Dataset extract Block Start

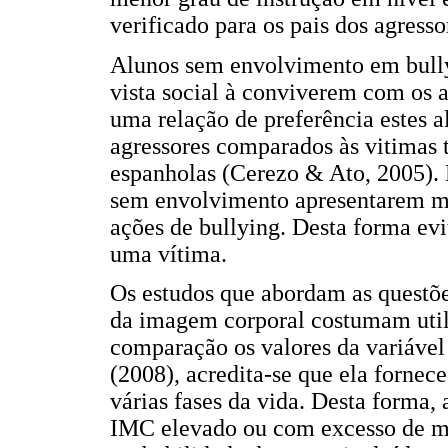
verificado para os pais dos agresso
Alunos sem envolvimento em bully
vista social à conviverem com os 
uma relação de preferência estes 
agressores comparados às vitimas 
espanholas (Cerezo & Ato, 2005). 
sem envolvimento apresentarem m
ações de bullying. Desta forma e
uma vítima.
Os estudos que abordam as questões
da imagem corporal costumam utili
comparação os valores da variável
(2008), acredita-se que ela fornec
várias fases da vida. Desta forma,
IMC elevado ou com excesso de m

Dataset extract Block End

**Exercise goal**
Because only the text is wanted, copy each record above precisely and omit its pictures.

**Expected output**
verificado para os pais dos agresso
Alunos sem envolvimento em bully
vista social à conviverem com os 
uma relação de preferência estes 
agressores comparados às vitimas 
espanholas (Cerezo & Ato, 2005). 
sem envolvimento apresentarem m
ações de bullying. Desta forma e
uma vítima.
Os estudos que abordam as questões
da imagem corporal costumam utili
comparação os valores da variável
(2008), acredita-se que ela fornec
várias fases da vida. Desta forma,
IMC elevado ou com excesso de m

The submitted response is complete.